Captain Fleery bent down and lowered her voice, as if telling a secret. “Who built our city, dear?”
“The Builders,” said Lina.
“That’s right. And the Builders will come again and show us the way.”
“They will?”
“Very soon,” said Captain Fleery.
“How do you know?”
Captain Fleery straightened up again and clapped a hand over her heart. “I know it here,” she said. “And I have seen it in a dream. So have all of us, all the Believers.”

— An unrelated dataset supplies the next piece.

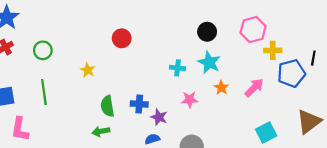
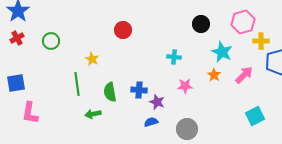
cyan star: (209, 62) -> (222, 52), moved
green line: (44, 92) -> (77, 84), moved
green arrow: (101, 131) -> (93, 114), moved

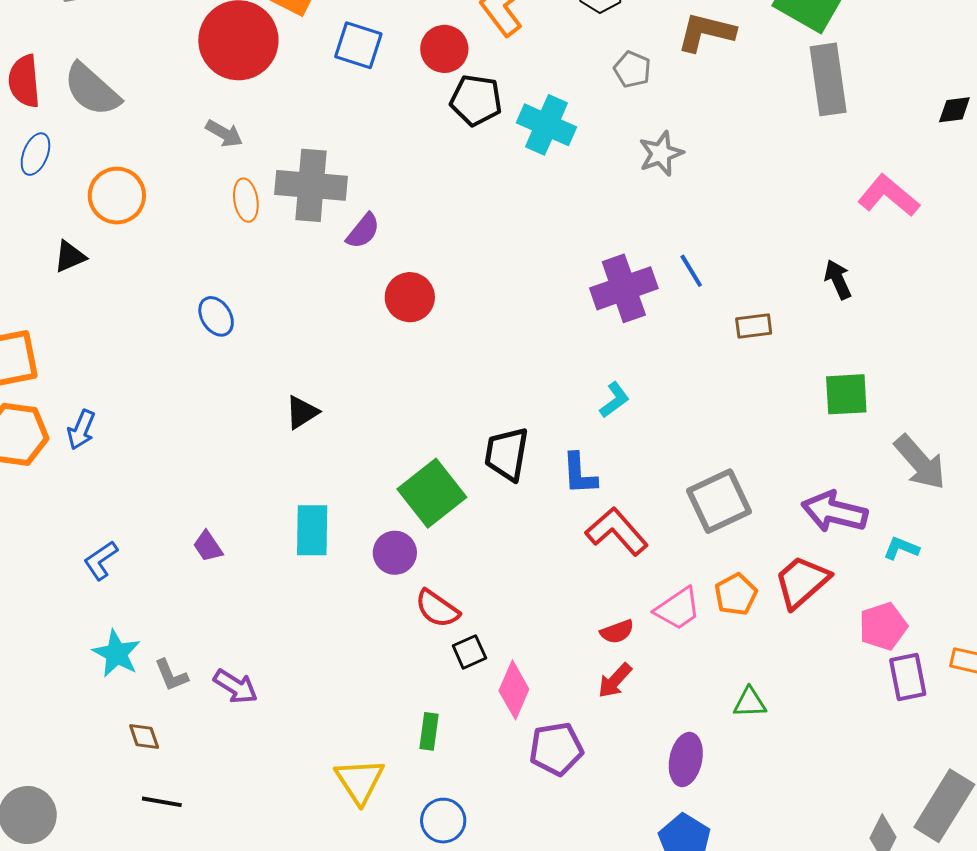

So that’s what they believe, Lina thought—and Captain Fleery is one of them. She wondered how the captain could feel so sure about it, just because she’d seen it in a dream. Maybe it was the same for her as the sparkling city was for Lina—she
wanted
it to be true.
The captain’s face lit up. “I know what you must do, dear—come to one of our meetings. It would lift your heart. We sing.”
“Oh,” said Lina, “thank you, but I’m not sure I . . . maybe sometime . . .” She tried to be polite, but she knew she wouldn’t go. She didn’t want to stand around waiting for the Builders. She had other things to do.
Captain Fleery patted her arm. “No pressure, dear,” she said. “If you change your mind, let me know. But take my advice: forget about your little puzzle project. Lie down and take a nap. Clears the mind.” Her narrow face beamed kindness down at Lina. “You take tomorrow off,” she said. She raised a hand goodbye and went down the stairs.
Lina took advantage of her day off to go to the Supply Depot to see Lizzie Bisco. Lizzie was quick and smart. She might have some good ideas.
At the Supply Depot, crowds of shopkeepers stood in long disorderly lines that stretched out the door. They pushed and jostled and snapped impatiently at each other. Lina joined them, but they seemed so frantic that they frightened her a little. They must be very sure now that the supplies are running out, she thought, and they’re determined to get what they can before it’s too late.